TEXT SHOWN

# Kona "Hahanna" to fancy of a frame to leave Lock around..??



## patineto (Oct 28, 2005)

For me this build was a exercise of self restrain, still pretty fancy for a "baby taxi" but hopefully not to fancy to attract unwanted attention..









I build it to replace this Klein Adept because is it was to blingy to just leave around..









In short my friends are telling me the frame/fork have some "Collectable value" so I'm asking here first before she enters full taxi duty..


----------



## LARRYJO (Aug 7, 2007)

I have the MC1 stem/bars to match that Adept.


----------



## patineto (Oct 28, 2005)

LARRYJO said:


> I have the MC1 stem/bars to match that Adept.


Oh I have them too, I just need something with much better reach for a more upright riding posture..

Ps: the Adept is a rocketship..

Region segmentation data

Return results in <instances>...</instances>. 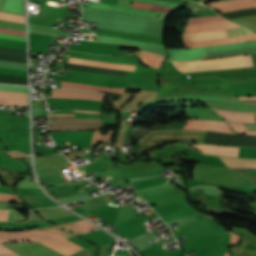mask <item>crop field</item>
I'll return each mask as SVG.
<instances>
[{
    "label": "crop field",
    "instance_id": "1",
    "mask_svg": "<svg viewBox=\"0 0 256 256\" xmlns=\"http://www.w3.org/2000/svg\"><path fill=\"white\" fill-rule=\"evenodd\" d=\"M173 62V61H172ZM183 72L252 66L251 56L208 59L194 62H173Z\"/></svg>",
    "mask_w": 256,
    "mask_h": 256
},
{
    "label": "crop field",
    "instance_id": "2",
    "mask_svg": "<svg viewBox=\"0 0 256 256\" xmlns=\"http://www.w3.org/2000/svg\"><path fill=\"white\" fill-rule=\"evenodd\" d=\"M61 238L68 237L46 231L0 232V242L46 241Z\"/></svg>",
    "mask_w": 256,
    "mask_h": 256
},
{
    "label": "crop field",
    "instance_id": "3",
    "mask_svg": "<svg viewBox=\"0 0 256 256\" xmlns=\"http://www.w3.org/2000/svg\"><path fill=\"white\" fill-rule=\"evenodd\" d=\"M180 100H188V101L210 100V101H217V102H224V103H231V104H238V105H256V100H234L226 97L203 96V95H180V96H172V97H165L161 99L150 100L145 105H143L142 108L155 102L180 101Z\"/></svg>",
    "mask_w": 256,
    "mask_h": 256
},
{
    "label": "crop field",
    "instance_id": "4",
    "mask_svg": "<svg viewBox=\"0 0 256 256\" xmlns=\"http://www.w3.org/2000/svg\"><path fill=\"white\" fill-rule=\"evenodd\" d=\"M233 27H238V26L227 20H223V21H215V22L188 24L186 25L185 32L214 31V30H221V29H229Z\"/></svg>",
    "mask_w": 256,
    "mask_h": 256
},
{
    "label": "crop field",
    "instance_id": "5",
    "mask_svg": "<svg viewBox=\"0 0 256 256\" xmlns=\"http://www.w3.org/2000/svg\"><path fill=\"white\" fill-rule=\"evenodd\" d=\"M185 129L209 130V131L233 133L230 131V129L226 123L215 122V121H191V120H188Z\"/></svg>",
    "mask_w": 256,
    "mask_h": 256
},
{
    "label": "crop field",
    "instance_id": "6",
    "mask_svg": "<svg viewBox=\"0 0 256 256\" xmlns=\"http://www.w3.org/2000/svg\"><path fill=\"white\" fill-rule=\"evenodd\" d=\"M227 121L255 124L254 113L213 109Z\"/></svg>",
    "mask_w": 256,
    "mask_h": 256
},
{
    "label": "crop field",
    "instance_id": "7",
    "mask_svg": "<svg viewBox=\"0 0 256 256\" xmlns=\"http://www.w3.org/2000/svg\"><path fill=\"white\" fill-rule=\"evenodd\" d=\"M66 256H69L70 254L83 249L80 248L74 244H72L71 242L63 239V240H56V241H46V242H40Z\"/></svg>",
    "mask_w": 256,
    "mask_h": 256
},
{
    "label": "crop field",
    "instance_id": "8",
    "mask_svg": "<svg viewBox=\"0 0 256 256\" xmlns=\"http://www.w3.org/2000/svg\"><path fill=\"white\" fill-rule=\"evenodd\" d=\"M69 63L83 64V65L101 67V68L121 69V70H127V71H134V68H135V66L133 65L105 63V62L89 61V60H82V59H76V58H71Z\"/></svg>",
    "mask_w": 256,
    "mask_h": 256
},
{
    "label": "crop field",
    "instance_id": "9",
    "mask_svg": "<svg viewBox=\"0 0 256 256\" xmlns=\"http://www.w3.org/2000/svg\"><path fill=\"white\" fill-rule=\"evenodd\" d=\"M104 97V95L83 93L78 91L54 90V98L95 99L103 101Z\"/></svg>",
    "mask_w": 256,
    "mask_h": 256
},
{
    "label": "crop field",
    "instance_id": "10",
    "mask_svg": "<svg viewBox=\"0 0 256 256\" xmlns=\"http://www.w3.org/2000/svg\"><path fill=\"white\" fill-rule=\"evenodd\" d=\"M203 153L237 157L238 148L218 147L212 145H192Z\"/></svg>",
    "mask_w": 256,
    "mask_h": 256
},
{
    "label": "crop field",
    "instance_id": "11",
    "mask_svg": "<svg viewBox=\"0 0 256 256\" xmlns=\"http://www.w3.org/2000/svg\"><path fill=\"white\" fill-rule=\"evenodd\" d=\"M227 37L224 30L214 32L184 33L183 42L195 40H211Z\"/></svg>",
    "mask_w": 256,
    "mask_h": 256
},
{
    "label": "crop field",
    "instance_id": "12",
    "mask_svg": "<svg viewBox=\"0 0 256 256\" xmlns=\"http://www.w3.org/2000/svg\"><path fill=\"white\" fill-rule=\"evenodd\" d=\"M62 88H71V89H83V90H90V91H101V92H113V93H121L126 89H107L103 87H95V86H87L81 84H75L70 82H62Z\"/></svg>",
    "mask_w": 256,
    "mask_h": 256
},
{
    "label": "crop field",
    "instance_id": "13",
    "mask_svg": "<svg viewBox=\"0 0 256 256\" xmlns=\"http://www.w3.org/2000/svg\"><path fill=\"white\" fill-rule=\"evenodd\" d=\"M220 157V156H219ZM228 167L256 168V160L220 157Z\"/></svg>",
    "mask_w": 256,
    "mask_h": 256
},
{
    "label": "crop field",
    "instance_id": "14",
    "mask_svg": "<svg viewBox=\"0 0 256 256\" xmlns=\"http://www.w3.org/2000/svg\"><path fill=\"white\" fill-rule=\"evenodd\" d=\"M253 40H256V37L254 35L240 36L235 38L218 40L216 43H213L212 45L233 44V43L247 42V41H253Z\"/></svg>",
    "mask_w": 256,
    "mask_h": 256
},
{
    "label": "crop field",
    "instance_id": "15",
    "mask_svg": "<svg viewBox=\"0 0 256 256\" xmlns=\"http://www.w3.org/2000/svg\"><path fill=\"white\" fill-rule=\"evenodd\" d=\"M132 7L142 8V9H150V10L166 11V12H172L175 10V8L145 4V3L134 2V1H132Z\"/></svg>",
    "mask_w": 256,
    "mask_h": 256
},
{
    "label": "crop field",
    "instance_id": "16",
    "mask_svg": "<svg viewBox=\"0 0 256 256\" xmlns=\"http://www.w3.org/2000/svg\"><path fill=\"white\" fill-rule=\"evenodd\" d=\"M219 15H213V16H202V17H192L191 23L196 22H206V21H215V20H223Z\"/></svg>",
    "mask_w": 256,
    "mask_h": 256
},
{
    "label": "crop field",
    "instance_id": "17",
    "mask_svg": "<svg viewBox=\"0 0 256 256\" xmlns=\"http://www.w3.org/2000/svg\"><path fill=\"white\" fill-rule=\"evenodd\" d=\"M227 33V36H236V35H247V34H253L252 32L242 28V27H238V28H234V29H229V30H225Z\"/></svg>",
    "mask_w": 256,
    "mask_h": 256
},
{
    "label": "crop field",
    "instance_id": "18",
    "mask_svg": "<svg viewBox=\"0 0 256 256\" xmlns=\"http://www.w3.org/2000/svg\"><path fill=\"white\" fill-rule=\"evenodd\" d=\"M73 225H75L76 227H78L79 229H81L82 231L86 232L89 230H94V229H98L97 227L83 221H76V222H72Z\"/></svg>",
    "mask_w": 256,
    "mask_h": 256
},
{
    "label": "crop field",
    "instance_id": "19",
    "mask_svg": "<svg viewBox=\"0 0 256 256\" xmlns=\"http://www.w3.org/2000/svg\"><path fill=\"white\" fill-rule=\"evenodd\" d=\"M0 19L23 23V16H15V15L1 13V12H0Z\"/></svg>",
    "mask_w": 256,
    "mask_h": 256
},
{
    "label": "crop field",
    "instance_id": "20",
    "mask_svg": "<svg viewBox=\"0 0 256 256\" xmlns=\"http://www.w3.org/2000/svg\"><path fill=\"white\" fill-rule=\"evenodd\" d=\"M210 41H195L184 43L186 48L207 46Z\"/></svg>",
    "mask_w": 256,
    "mask_h": 256
},
{
    "label": "crop field",
    "instance_id": "21",
    "mask_svg": "<svg viewBox=\"0 0 256 256\" xmlns=\"http://www.w3.org/2000/svg\"><path fill=\"white\" fill-rule=\"evenodd\" d=\"M0 33L12 34V35L25 37V32H23V31H17V30L6 29V28H0Z\"/></svg>",
    "mask_w": 256,
    "mask_h": 256
},
{
    "label": "crop field",
    "instance_id": "22",
    "mask_svg": "<svg viewBox=\"0 0 256 256\" xmlns=\"http://www.w3.org/2000/svg\"><path fill=\"white\" fill-rule=\"evenodd\" d=\"M0 200L18 202V201L13 197V195H8V194H0Z\"/></svg>",
    "mask_w": 256,
    "mask_h": 256
},
{
    "label": "crop field",
    "instance_id": "23",
    "mask_svg": "<svg viewBox=\"0 0 256 256\" xmlns=\"http://www.w3.org/2000/svg\"><path fill=\"white\" fill-rule=\"evenodd\" d=\"M0 37L25 42V38H22V37H16V36H10V35H3V34H0Z\"/></svg>",
    "mask_w": 256,
    "mask_h": 256
},
{
    "label": "crop field",
    "instance_id": "24",
    "mask_svg": "<svg viewBox=\"0 0 256 256\" xmlns=\"http://www.w3.org/2000/svg\"><path fill=\"white\" fill-rule=\"evenodd\" d=\"M0 212H9V211L0 210ZM8 214L9 213H0V221H7Z\"/></svg>",
    "mask_w": 256,
    "mask_h": 256
},
{
    "label": "crop field",
    "instance_id": "25",
    "mask_svg": "<svg viewBox=\"0 0 256 256\" xmlns=\"http://www.w3.org/2000/svg\"><path fill=\"white\" fill-rule=\"evenodd\" d=\"M245 126L247 127V129H255L256 130V125H247V124H245Z\"/></svg>",
    "mask_w": 256,
    "mask_h": 256
},
{
    "label": "crop field",
    "instance_id": "26",
    "mask_svg": "<svg viewBox=\"0 0 256 256\" xmlns=\"http://www.w3.org/2000/svg\"><path fill=\"white\" fill-rule=\"evenodd\" d=\"M16 254H0V256H18L19 255V254L18 255H16Z\"/></svg>",
    "mask_w": 256,
    "mask_h": 256
},
{
    "label": "crop field",
    "instance_id": "27",
    "mask_svg": "<svg viewBox=\"0 0 256 256\" xmlns=\"http://www.w3.org/2000/svg\"><path fill=\"white\" fill-rule=\"evenodd\" d=\"M84 189H82V190H80V191H83ZM80 191H78V192H80Z\"/></svg>",
    "mask_w": 256,
    "mask_h": 256
},
{
    "label": "crop field",
    "instance_id": "28",
    "mask_svg": "<svg viewBox=\"0 0 256 256\" xmlns=\"http://www.w3.org/2000/svg\"><path fill=\"white\" fill-rule=\"evenodd\" d=\"M67 144H69V142H66Z\"/></svg>",
    "mask_w": 256,
    "mask_h": 256
},
{
    "label": "crop field",
    "instance_id": "29",
    "mask_svg": "<svg viewBox=\"0 0 256 256\" xmlns=\"http://www.w3.org/2000/svg\"><path fill=\"white\" fill-rule=\"evenodd\" d=\"M153 137H156V136H153Z\"/></svg>",
    "mask_w": 256,
    "mask_h": 256
},
{
    "label": "crop field",
    "instance_id": "30",
    "mask_svg": "<svg viewBox=\"0 0 256 256\" xmlns=\"http://www.w3.org/2000/svg\"><path fill=\"white\" fill-rule=\"evenodd\" d=\"M70 182V181H69Z\"/></svg>",
    "mask_w": 256,
    "mask_h": 256
}]
</instances>
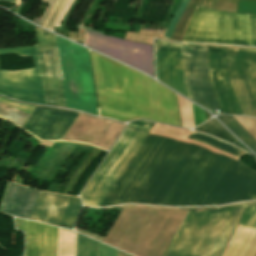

EXERCISES
1. In the forum thread about the Kona frame, which bike did patineto build the Kona to replace?
2. Carry on the forum thread about the Kona frame from the point where it stops.

ANSWERS TO THE TASKS
1. A Klein Adept.

2.
----------



## ish (Jun 17, 2009)

Hahannas are not fancy or collectable. They were the bottom of the Kona line (but still shared the same geometry as the top of the line bikes).


----------



## patineto (Oct 28, 2005)

ish said:


> Hahannas are not fancy or collectable. They were the bottom of the Kona line (but still shared the same geometry as the top of the line bikes).


Great that was my impression too, thanks for the great news, so far the bike rides great and is very stable and controlable to carry my Kiddolinna around..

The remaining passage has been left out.